Asbestos shingle-clad duplex, 1101 Neatum Street, Jackson
Stucco or plaster duplex, 1010 Neatum Street, Jackson
Wood clapboard sided duplex, 1015 Neatum Street, Jackson
Interior of 1015 Neatum Street, Jackson

Neatum Street, one block north of Lewis, also was lined with empty and abandoned houses. In one house, it looked like the last tenants abruptly departed, abandoning clothes and other possessions.

180 N. Gallatin Street, Jackson
197 N. Gallatin Street, Jackson
189 N. Gallatin Street, Jackson

Drive south on Bailey and at Monument Street, the road makes a jog to the left and turns into North Gallatin Street. This was formerly an industrial area but is now run-down with closed businesses and empty warehouses. The road surface is rutted, and water seeps out of leaking pipes onto the sidewalks. Dude-mobiles rattle by with thumping rap music. Not a scene to inspire new businesses to relocate here.

I wrote about the area further south, at West Porter Street, in 2015.

These digital files are from mya Fuji X-E1 digital camera, with raw files processed with PhotoNinja software. PhotoNinja is one of the more successful software packages for processing the Fuji X-Trans raw files.

Thursday, June 11, 2020

Return to the Volkswagen Disposal Yard in Moab, Utah

In mid-2018, a friend visited Moab and told me he thought the big Volkswagen disposal yard off Spanish Valley Drive was gone. Was that possible? We had photographed the treasures (i.e., old Volkswagens) in 2016, and I thought it unlikely that someone had bought them and moved them all away. Considering that there were 100 or 200 cars there, moving them would require a fleet of 18-wheelers, a serious expense.
However, I can report good news: as of October 2019, Tom Tom Foreign Car Parts is still at 1809 E. Mill Creek Drive, at the junction with Spanish Valley Drive. It looks like someone maintains the place because I saw fresh cat food and cat water outside. I did not see the watch cats, but possibly they were on rodent patrol. I only had time for a few mobile phone images.

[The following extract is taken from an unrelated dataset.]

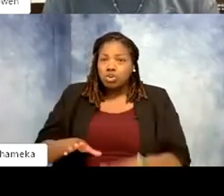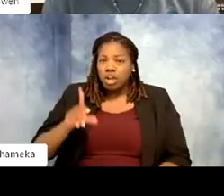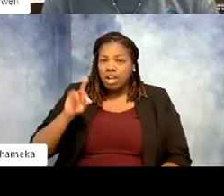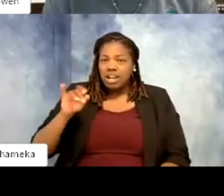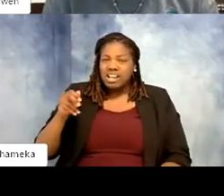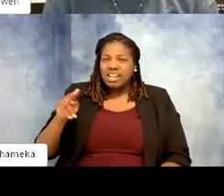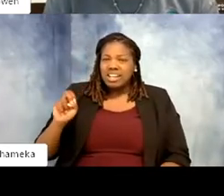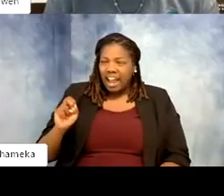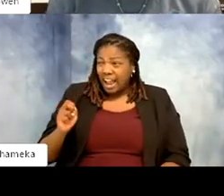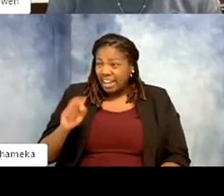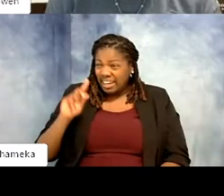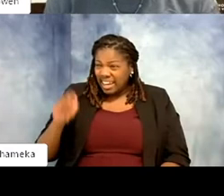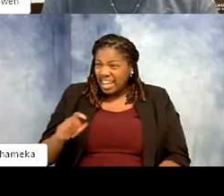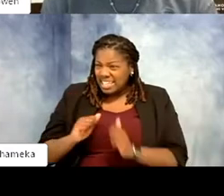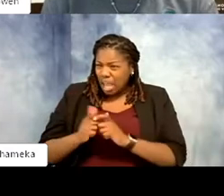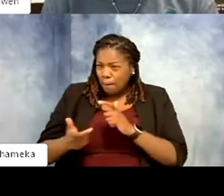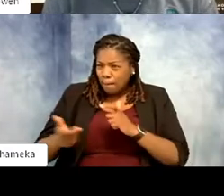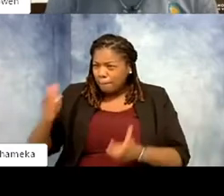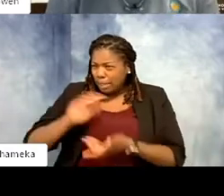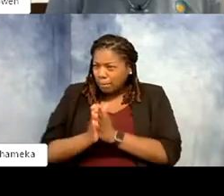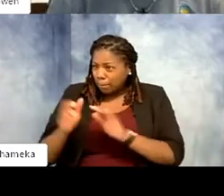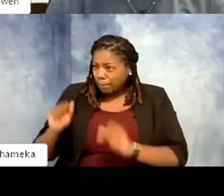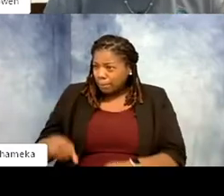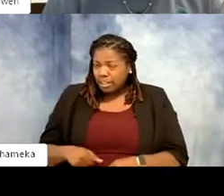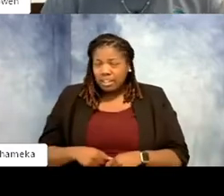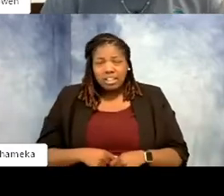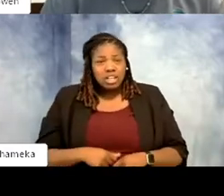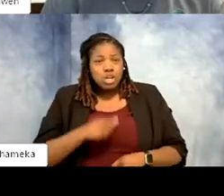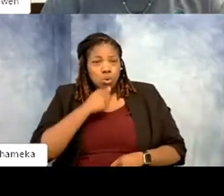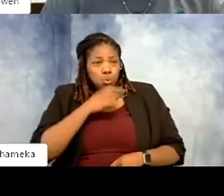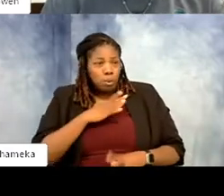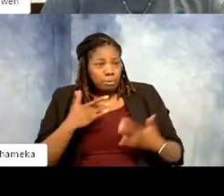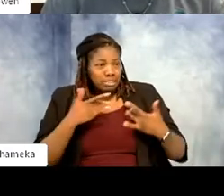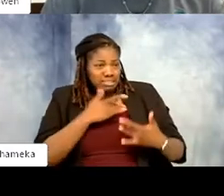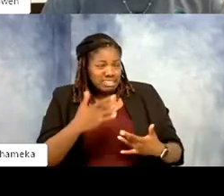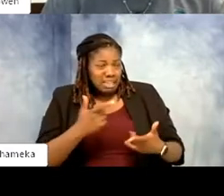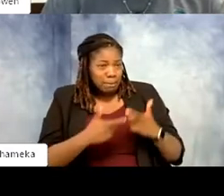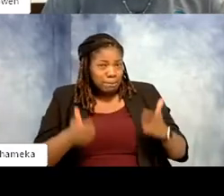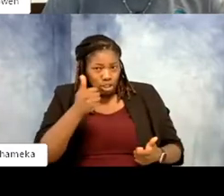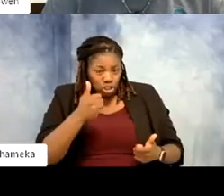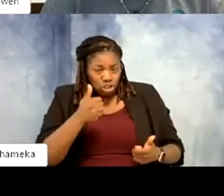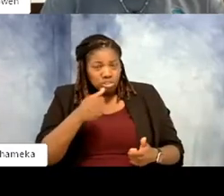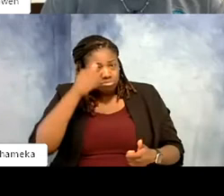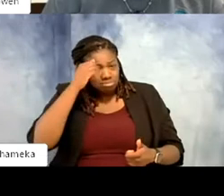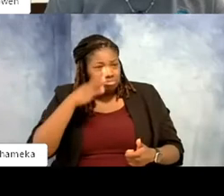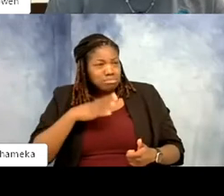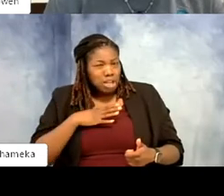do cassowaries get? >>Gwen: So females are normally bigger. Our males we get weights on them again we use scales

The yard has been cleared and neatened a bit, but the overall ambience is intact.
Here are a couple of Type 3 Volkswagens, known as the Squareback in the USA market and the Variant in Europe. These were handy little station wagons with more interior room than the Beetle. I had a 1965 model in college. My dad bought this car in Ankara, Turkey. He drove it to Genoa and had it shipped to Boston. When camping, I could sleep in the back at an angle or straight front and back with the hatch open. You can't do that in most of the pretentious crossover/SUV play trucklets that curse our highways and mall parking lots today. With its rear engine, the Squareback could go up and down snowy mountain roads with no problems at all.
Here is the classic Beetle, the Type 1 Volkswagen. The original is still popular.
This is the classic bus, officially the Volkswagen Type 2. It was also called, depending on body style, the Transporter, Kombi or Microbus. The Westfalia-Werke camper versions are still popular in the US west, and restored examples sell for serious prices now.
Tom was creative in his use of body parts to make the fence at his property. Well done! When you readers travel through Moab, make time to visit the Volkswagen museum. Buy one, take it home, and get it restored. Learn how to use a real transmission (i.e., with a clutch pedal) and have fun in your Beetle.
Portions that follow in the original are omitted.